Es evidente que las incógnitas fundamentales se vinculan con las posibles repercusiones de la crisis económica en nuestro país. Los pronósticos catastrofistas, y las consecuentes pifias, que hace años lanzan los gurúes del establishment han consolidado una especie de contradiscurso oficialista plagado de optimismo infundado y vaciado de toda lectura crítica. La verdad es que no hay motivos serios para sostener que una economía como la nuestra, dependiente de la exportación de materias primas y productos semi-elaborados y, por lo tanto, de los precios y la demanda de los mismos, puede atravesar incólume el vendaval que azota hoy a las principales economías del globo. Por supuesto que el Gobierno tiene márgenes de acción, cómo de hecho lo demuestra la restitución de la obligación por parte de las industrias extractivas de liquidar las divisas en el país. Esta medida, necesaria aunque limitada, está destinada asegurar la disponibilidad de moneda extrajera y, a la vez, supone el reconocimiento de facto de algunos de los problemas en ciernes, como la reducción del superávit comercial y la fuga de capitales.

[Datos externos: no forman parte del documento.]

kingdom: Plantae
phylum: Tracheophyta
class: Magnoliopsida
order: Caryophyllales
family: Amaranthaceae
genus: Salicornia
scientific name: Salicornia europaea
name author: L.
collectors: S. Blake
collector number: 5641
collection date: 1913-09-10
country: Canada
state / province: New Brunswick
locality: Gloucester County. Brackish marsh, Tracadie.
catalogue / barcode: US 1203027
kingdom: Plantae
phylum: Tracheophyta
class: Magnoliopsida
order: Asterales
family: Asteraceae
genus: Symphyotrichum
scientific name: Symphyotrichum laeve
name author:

La incógnita central de la nueva etapa es cuál será el curso de acción del Gobierno ante nuevas condiciones, que pueden suponer una retracción del PBI, límites al gasto público o turbulencias aún mayores. La versión del kirchnerismo que conocemos ha distribuido los beneficios del crecimiento económico de manera desigual, favoreciendo la concentración de capitales pero haciendo llegar parte de esa bonanza a los trabajadores y sectores medios. ¿Qué política asumirá si la crisis económica obliga a “achicar” en vez de distribuir? ¿Es esperable un “ajuste” tradicional? ¿Hay posibilidades de que tomen medidas más radicales frente a la crisis? ¿Qué dificultades suplementarias aportan, en ese panorama, las potenciales disputas por la sucesión de CFK al interior del PJ? Como sea, en esas condiciones, el poder gubernamental, hoy aparentemente incontestado y monolítico será sometido a nuevos y duros desafíos. Y también será puesta a pruebas, sin dudas, la capacidad estratégica de aquellas expresiones políticas que, lejos de una vuelta al pasado, buscan la superación del kirchnerismo en una perspectiva de profundo cambio social.